Task directions — Output only an exact transcription of the line containing "дані зі старого" and all lines that follow it in the data below.

(Data entries)
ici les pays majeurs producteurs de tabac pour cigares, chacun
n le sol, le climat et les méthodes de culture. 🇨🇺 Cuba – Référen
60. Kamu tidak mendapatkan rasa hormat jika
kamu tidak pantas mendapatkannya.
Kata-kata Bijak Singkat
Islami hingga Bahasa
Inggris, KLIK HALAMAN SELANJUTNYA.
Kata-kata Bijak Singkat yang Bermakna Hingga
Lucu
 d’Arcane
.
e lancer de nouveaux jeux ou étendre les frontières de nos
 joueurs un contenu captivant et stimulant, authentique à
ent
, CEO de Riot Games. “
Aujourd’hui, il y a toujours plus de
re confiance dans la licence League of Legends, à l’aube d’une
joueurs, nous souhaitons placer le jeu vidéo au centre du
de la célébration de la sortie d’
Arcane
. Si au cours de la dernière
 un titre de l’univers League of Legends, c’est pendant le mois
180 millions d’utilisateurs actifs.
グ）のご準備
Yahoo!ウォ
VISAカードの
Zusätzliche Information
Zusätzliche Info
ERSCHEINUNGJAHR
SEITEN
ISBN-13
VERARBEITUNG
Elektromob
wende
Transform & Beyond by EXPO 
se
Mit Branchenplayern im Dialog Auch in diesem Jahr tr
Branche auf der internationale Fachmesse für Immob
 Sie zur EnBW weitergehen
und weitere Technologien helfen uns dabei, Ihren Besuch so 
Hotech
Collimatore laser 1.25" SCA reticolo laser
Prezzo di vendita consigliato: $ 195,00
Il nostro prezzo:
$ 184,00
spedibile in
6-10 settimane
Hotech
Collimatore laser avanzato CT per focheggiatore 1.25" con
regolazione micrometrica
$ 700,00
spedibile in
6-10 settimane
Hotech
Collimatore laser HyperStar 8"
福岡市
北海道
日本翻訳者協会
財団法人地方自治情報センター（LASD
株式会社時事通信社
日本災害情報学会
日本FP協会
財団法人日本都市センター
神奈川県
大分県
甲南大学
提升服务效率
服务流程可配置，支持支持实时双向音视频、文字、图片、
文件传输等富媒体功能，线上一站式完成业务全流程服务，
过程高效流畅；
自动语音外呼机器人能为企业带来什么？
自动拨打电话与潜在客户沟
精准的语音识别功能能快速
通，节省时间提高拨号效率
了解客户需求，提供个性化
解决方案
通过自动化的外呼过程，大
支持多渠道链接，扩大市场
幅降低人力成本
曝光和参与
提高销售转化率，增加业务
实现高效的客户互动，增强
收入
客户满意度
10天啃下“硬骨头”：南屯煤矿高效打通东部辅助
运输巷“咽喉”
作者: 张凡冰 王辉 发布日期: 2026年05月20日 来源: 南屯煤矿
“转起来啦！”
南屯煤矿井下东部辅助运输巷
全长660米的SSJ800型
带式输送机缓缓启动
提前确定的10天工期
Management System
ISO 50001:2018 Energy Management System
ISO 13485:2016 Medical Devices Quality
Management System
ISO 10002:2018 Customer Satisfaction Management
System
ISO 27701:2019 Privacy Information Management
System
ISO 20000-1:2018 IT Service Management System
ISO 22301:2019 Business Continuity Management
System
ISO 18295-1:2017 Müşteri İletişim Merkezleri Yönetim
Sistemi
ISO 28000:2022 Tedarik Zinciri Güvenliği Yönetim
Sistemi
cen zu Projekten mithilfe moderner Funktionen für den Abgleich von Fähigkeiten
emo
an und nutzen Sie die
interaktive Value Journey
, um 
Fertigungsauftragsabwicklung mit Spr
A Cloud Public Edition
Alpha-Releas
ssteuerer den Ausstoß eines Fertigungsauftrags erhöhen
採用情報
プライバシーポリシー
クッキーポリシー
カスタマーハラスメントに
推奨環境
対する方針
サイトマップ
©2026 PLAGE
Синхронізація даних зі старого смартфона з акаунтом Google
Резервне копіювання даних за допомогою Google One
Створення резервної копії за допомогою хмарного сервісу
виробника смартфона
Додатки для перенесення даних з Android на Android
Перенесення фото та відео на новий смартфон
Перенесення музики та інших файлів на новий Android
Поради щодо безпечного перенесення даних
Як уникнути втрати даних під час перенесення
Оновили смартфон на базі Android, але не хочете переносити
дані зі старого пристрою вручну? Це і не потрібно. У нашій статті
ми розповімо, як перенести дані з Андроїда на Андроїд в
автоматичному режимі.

Solution to this problem —
дані зі старого пристрою вручну? Це і не потрібно. У нашій статті
ми розповімо, як перенести дані з Андроїда на Андроїд в
автоматичному режимі.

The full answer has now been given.